Jamming on the Edge of Darkness
There’s plenty more games to talk about. Let’s get right into it.
Sonic Game Land
Sonic Game Land made an appearance at last year’s SAGE, and it’s come a long way since then. This game focuses on racing, and you’ll see that theme pop up throughout the demo. Time Attack has you running laps through any of three different courses as fast as you can, and the multiplayer mode lets you challenge friends to races in a mode that’s reminiscent of Sonic 3‘s multiplayer. Unfortunately, the same control problems from years past continue to plague this game; it feels very loose, and any degree of precise control is relatively tough to achieve, even with practice. That said, the game’s original art assets and overall presentation look pretty good, despite the fact that the majority of the assets are mixed and matched from official games. The music’s pretty catchy as well, but solid presentation can’t distract a player from flawed mechanics and grammatical mistakes forever.
Here’s another case of slippery controls undermining a game’s potential. Sonic Legends is another 2D platformer with a custom engine. After dumping you into a hub world with no explanation or menu system, you’re invited to explore its main levels, and it was here that I discovered how awkward its mechanics can be. Sonic accelerates very quickly, and it’s even harder to bring him to a stop here than in Game Land. Boosting and using the Homing Attack can help redirect you if you shoot off in the wrong direction, but it’s nonetheless pretty damn tough to control. On top of that, most of the graphics are ripped straight from other Sonic games, so there’s isn’t much interesting variation in the visuals. All things considered, Sonic Legends is playable, but I didn’t really want to keep playing it.
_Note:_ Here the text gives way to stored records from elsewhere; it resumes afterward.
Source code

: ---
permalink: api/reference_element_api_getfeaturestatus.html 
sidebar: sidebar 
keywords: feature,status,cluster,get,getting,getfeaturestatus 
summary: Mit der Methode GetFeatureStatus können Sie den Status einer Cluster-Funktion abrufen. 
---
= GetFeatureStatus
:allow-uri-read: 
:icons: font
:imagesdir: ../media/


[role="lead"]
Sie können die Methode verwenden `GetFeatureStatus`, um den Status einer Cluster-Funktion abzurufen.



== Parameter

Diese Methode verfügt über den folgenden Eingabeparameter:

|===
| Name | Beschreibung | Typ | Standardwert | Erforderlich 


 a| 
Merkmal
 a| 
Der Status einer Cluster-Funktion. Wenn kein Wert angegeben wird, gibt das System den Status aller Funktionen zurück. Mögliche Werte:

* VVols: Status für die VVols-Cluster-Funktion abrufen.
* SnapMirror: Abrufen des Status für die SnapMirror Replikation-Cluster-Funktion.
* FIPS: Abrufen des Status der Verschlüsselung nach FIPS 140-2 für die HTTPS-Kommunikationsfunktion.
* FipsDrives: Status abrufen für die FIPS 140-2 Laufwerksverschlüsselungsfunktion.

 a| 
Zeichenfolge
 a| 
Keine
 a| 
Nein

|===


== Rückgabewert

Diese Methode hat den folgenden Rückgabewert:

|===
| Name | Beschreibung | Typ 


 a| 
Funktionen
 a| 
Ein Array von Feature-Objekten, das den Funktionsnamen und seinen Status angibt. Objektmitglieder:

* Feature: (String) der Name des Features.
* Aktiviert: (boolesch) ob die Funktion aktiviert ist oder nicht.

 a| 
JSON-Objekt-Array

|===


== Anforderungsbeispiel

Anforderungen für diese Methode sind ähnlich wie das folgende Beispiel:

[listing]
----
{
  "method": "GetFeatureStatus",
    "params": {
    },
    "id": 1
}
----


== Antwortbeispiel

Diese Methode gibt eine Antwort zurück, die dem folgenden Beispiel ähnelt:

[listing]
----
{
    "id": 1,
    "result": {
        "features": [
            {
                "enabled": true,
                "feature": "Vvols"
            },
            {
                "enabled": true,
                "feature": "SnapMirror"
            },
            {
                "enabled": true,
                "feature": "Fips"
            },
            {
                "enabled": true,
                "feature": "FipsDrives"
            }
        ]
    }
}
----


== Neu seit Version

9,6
I’m not sure what to make of this. At best, it’s an incredibly basic 2D platformer that’s only tangentially related to Sonic. At worst, it’s a shoddy and confusing test of Game Maker. The controls are almost too simple, with running, jumping, and a strange hover jump among your only options for movement. The graphics are very basic, with some sprites lacking such basic properties as background transparency. In some cases, the graphics even lack basic functionality; the player character doesn’t have consistent falling animations, for example. This might have been a glitch on my PC specifically, but the game also had no music whatsoever, and that’s inexcusable for a game that’s ostensibly based around rhythm. Its SAGE booth details a deep story and complex set of gameplay mechanics, and it’s a pity that none of this is properly realized. It’s clear that the person or people responsible for Jam want it to be an awesome rhythm-based platforming game, but at this point, harsh as it may sound, I’d hesitate to even call it a game.
Sonic: Edge of Darkness
Here’s one I’ve been waiting for. Sonic: Edge of Darkness is a very solid 2D platformer that served as a nice change of pace from the previous three games. Unlike many of the slippery, borderline out-of-control games I’ve seen thus far, Edge of Darkness presents a much more precise and rigid control scene. It’s perhaps almost too rigid; Sonic takes a very long time to accelerate, and he isn’t incredibly fast once he gets going. That said, the game is still fast enough to stay interesting, and I was able to comfortably see where I was going and what obstacles are ahead of me, two very important factors in whether or not I’ll enjoy a Sonic game. This measured sense of speed makes the transitions to platforming segments smoother, and the game finds a nice sense of flow as a result. The graphics are bright, stylized, and consistent; it reminds me of Sonic CD, in a way.Despite the demo only containing two levels, I had a lot of fun with this one, and I’m looking forward to longer and more developed versions of it in the future.